### Short problem
Could you reproduce this listing, substituting "Mark" for "Outline" and changing nothing else?

start Data for this exercise

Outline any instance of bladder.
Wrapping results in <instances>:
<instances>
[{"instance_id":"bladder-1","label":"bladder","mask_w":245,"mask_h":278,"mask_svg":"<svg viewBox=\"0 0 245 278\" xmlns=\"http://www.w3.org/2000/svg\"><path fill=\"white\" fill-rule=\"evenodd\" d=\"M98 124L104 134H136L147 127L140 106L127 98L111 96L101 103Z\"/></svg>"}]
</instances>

end Data for this exercise

### Task response
Mark any instance of bladder.
Wrapping results in <instances>:
<instances>
[{"instance_id":"bladder-1","label":"bladder","mask_w":245,"mask_h":278,"mask_svg":"<svg viewBox=\"0 0 245 278\" xmlns=\"http://www.w3.org/2000/svg\"><path fill=\"white\" fill-rule=\"evenodd\" d=\"M98 124L104 134H136L147 127L140 106L127 98L111 96L101 103Z\"/></svg>"}]
</instances>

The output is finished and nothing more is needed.